- _WHAT NEEDS TO BE DONE_
Reproduce every line of text in the material below word for word, and leave the pictures out of your answer.

>>>>>

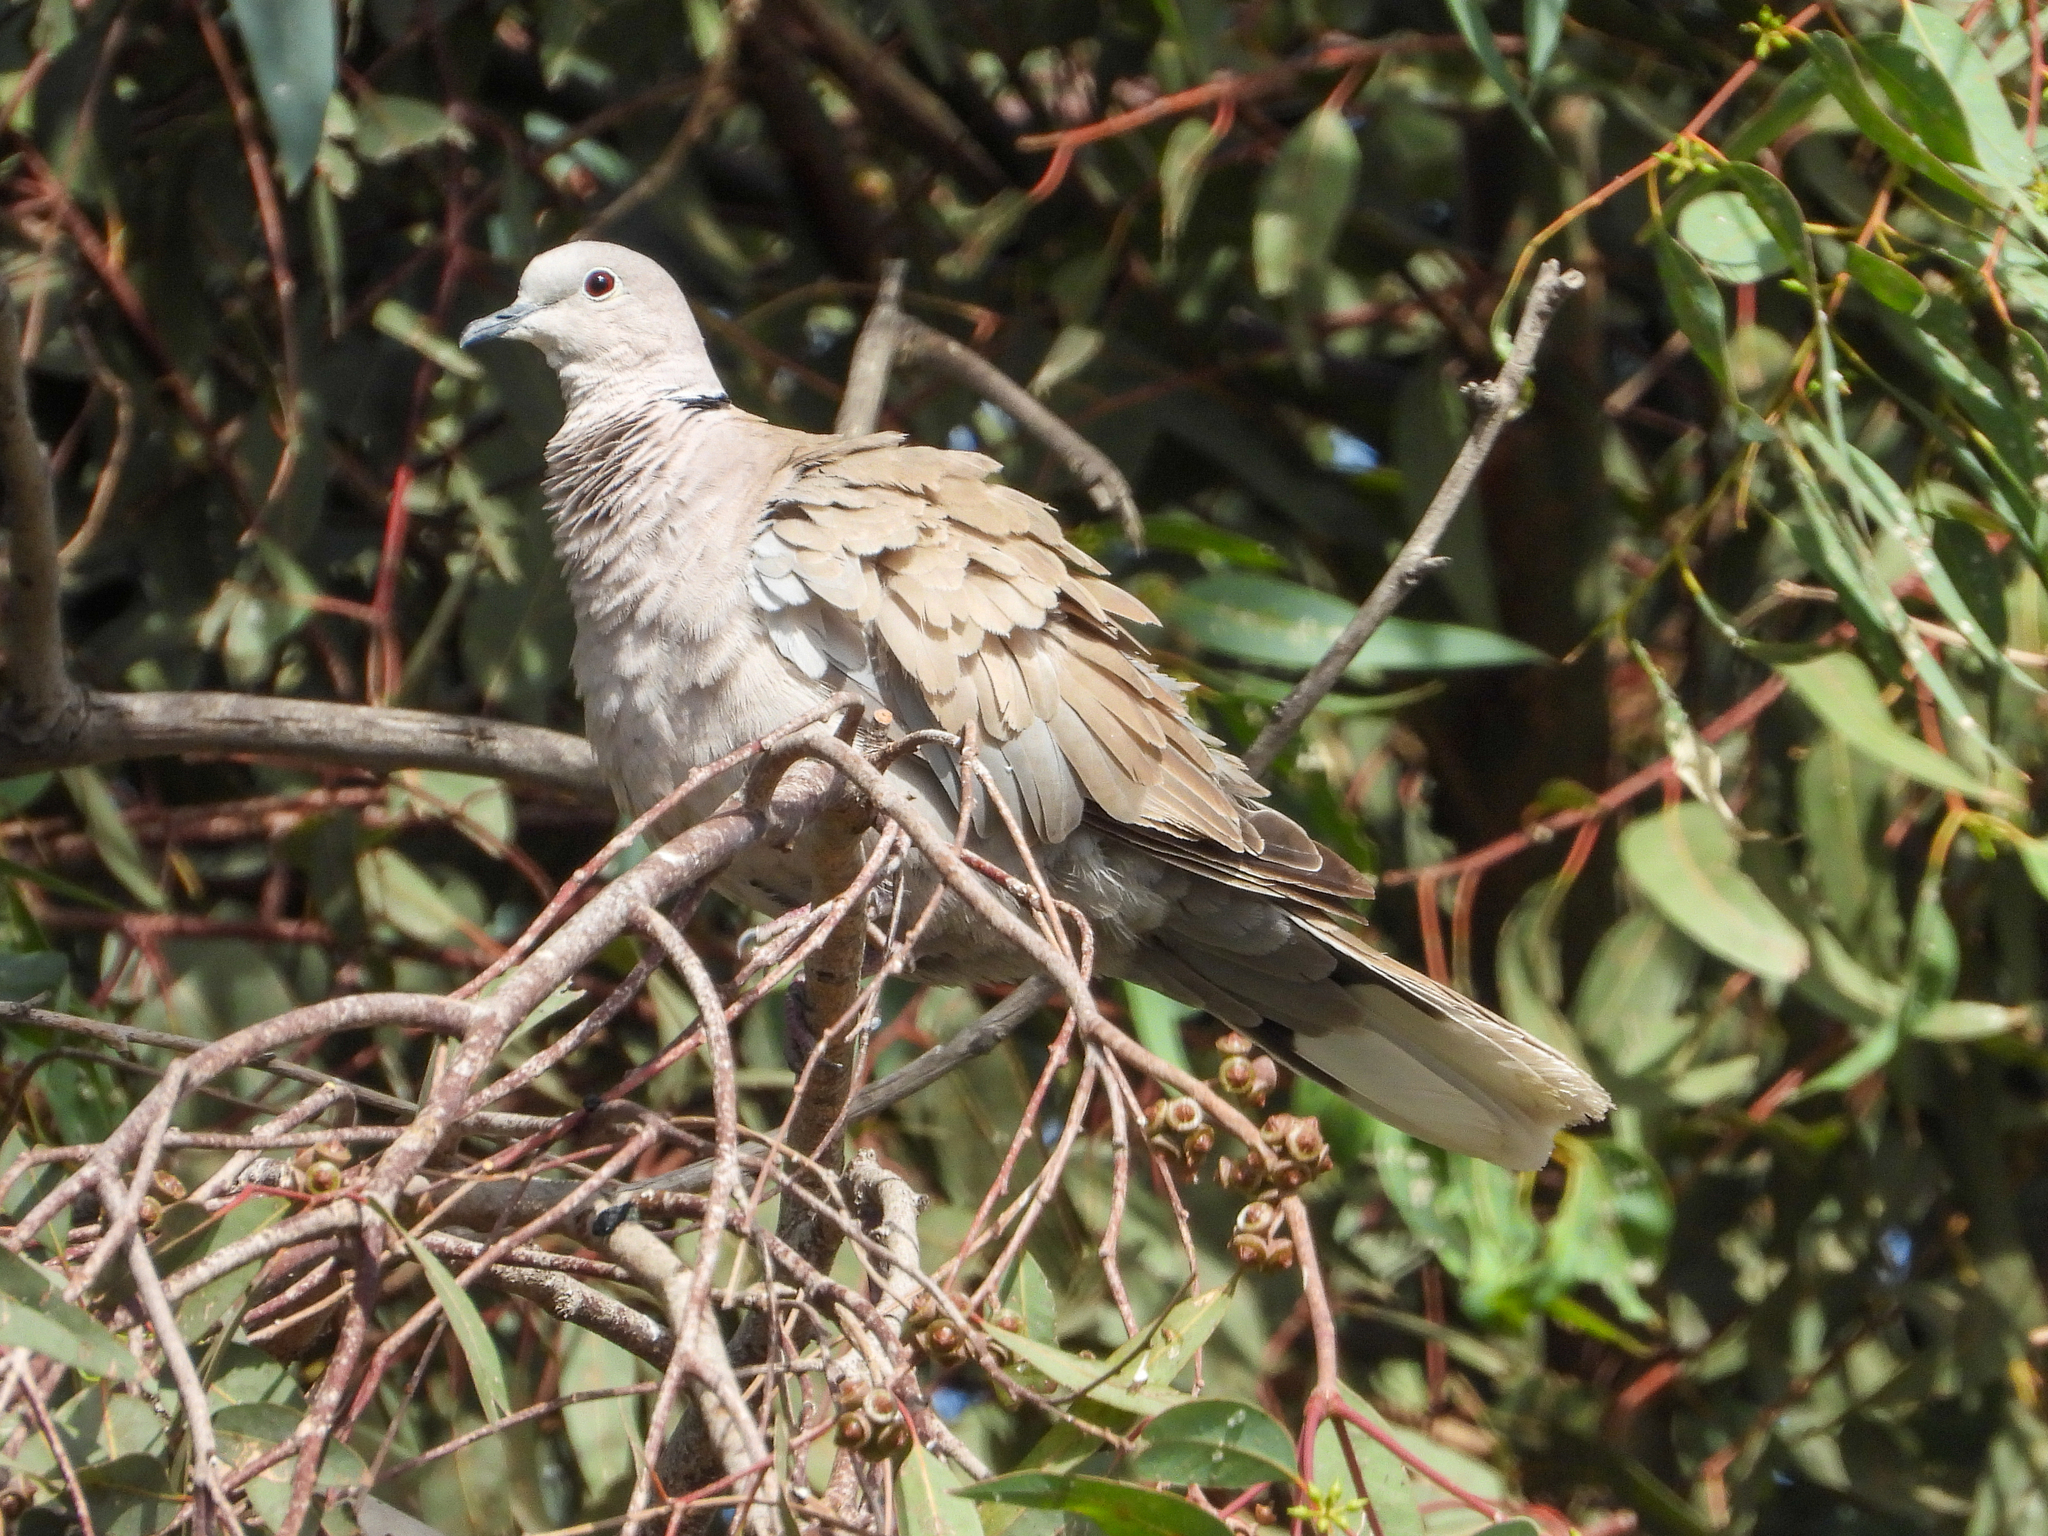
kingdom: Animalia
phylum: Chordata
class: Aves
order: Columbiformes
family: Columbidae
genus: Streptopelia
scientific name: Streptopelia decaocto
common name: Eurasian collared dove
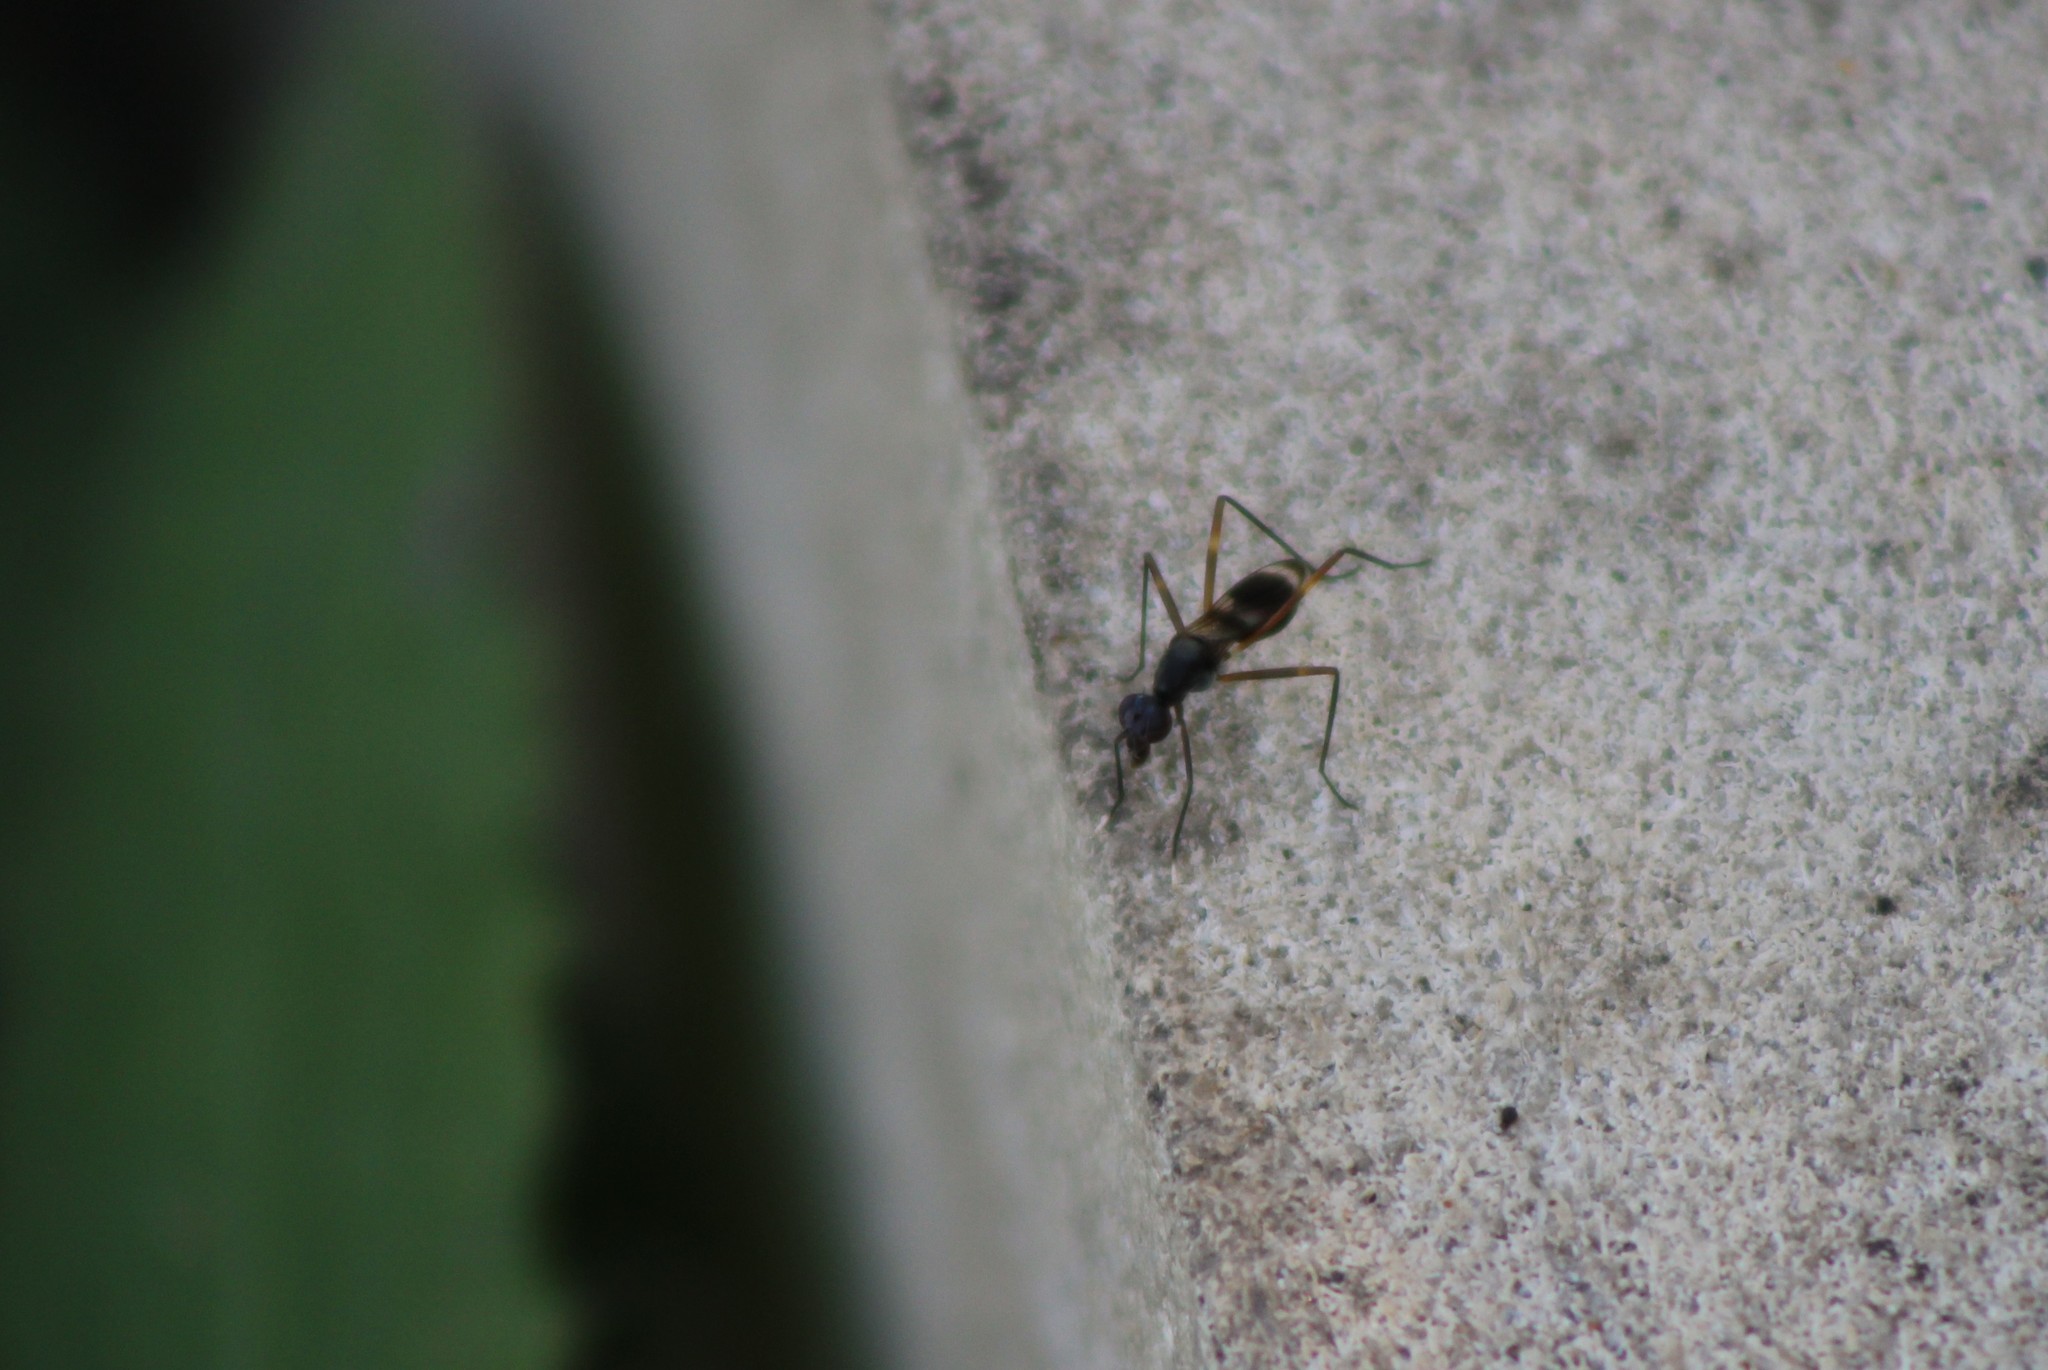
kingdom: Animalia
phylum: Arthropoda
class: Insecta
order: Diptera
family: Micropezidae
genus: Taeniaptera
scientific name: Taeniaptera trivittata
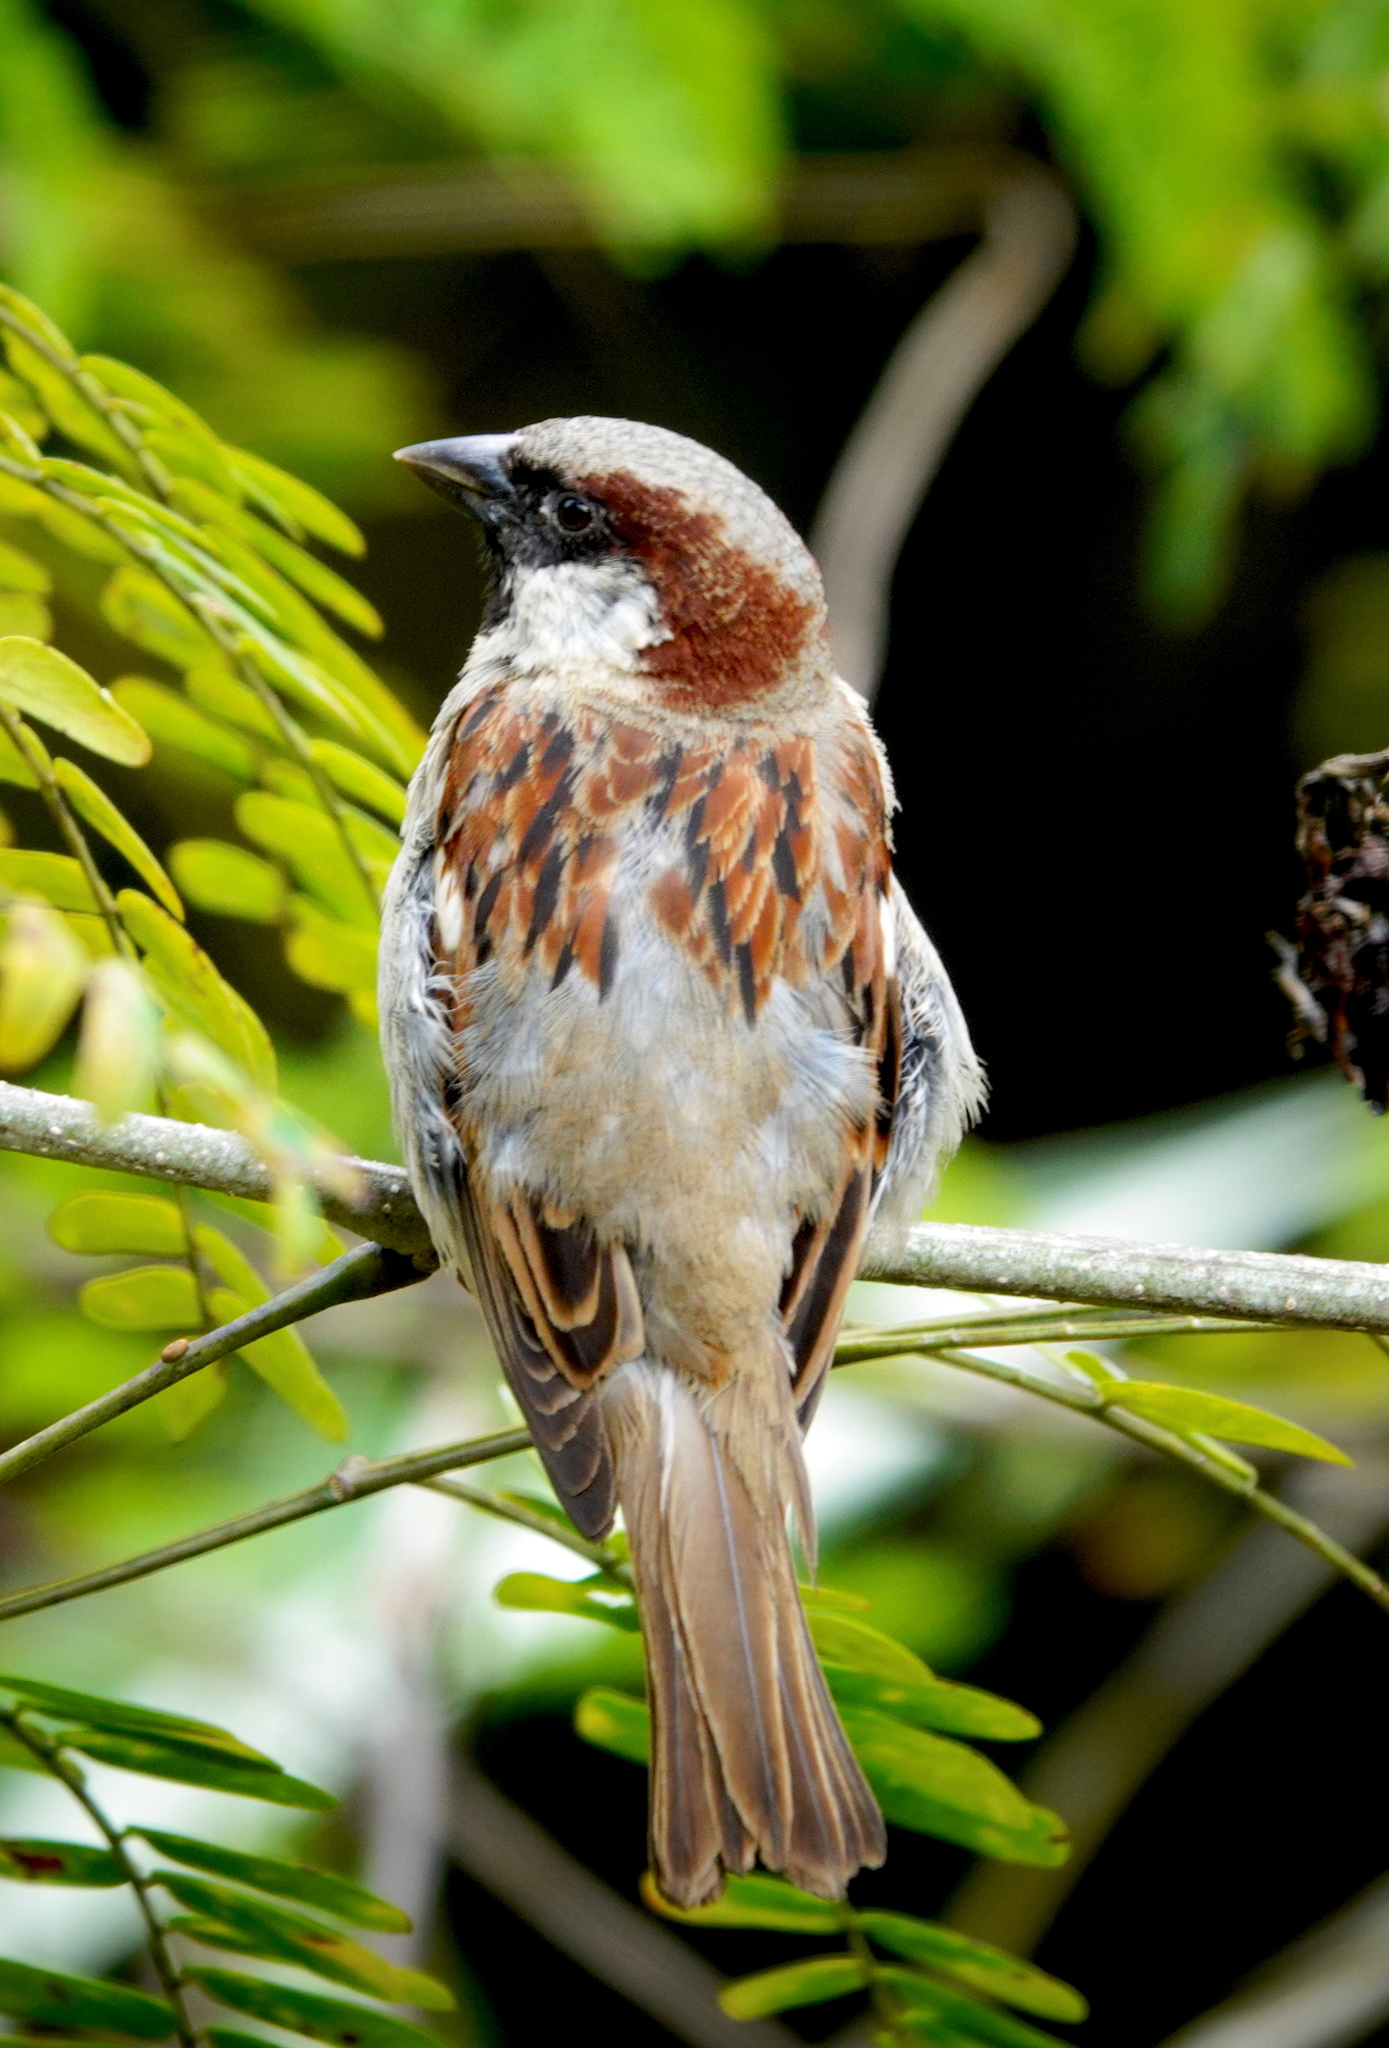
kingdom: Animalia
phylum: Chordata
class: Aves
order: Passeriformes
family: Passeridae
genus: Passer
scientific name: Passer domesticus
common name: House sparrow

<<<<<

- _ANSWER IN FULL_
kingdom: Animalia
phylum: Chordata
class: Aves
order: Columbiformes
family: Columbidae
genus: Streptopelia
scientific name: Streptopelia decaocto
common name: Eurasian collared dove
kingdom: Animalia
phylum: Arthropoda
class: Insecta
order: Diptera
family: Micropezidae
genus: Taeniaptera
scientific name: Taeniaptera trivittata
kingdom: Animalia
phylum: Chordata
class: Aves
order: Passeriformes
family: Passeridae
genus: Passer
scientific name: Passer domesticus
common name: House sparrow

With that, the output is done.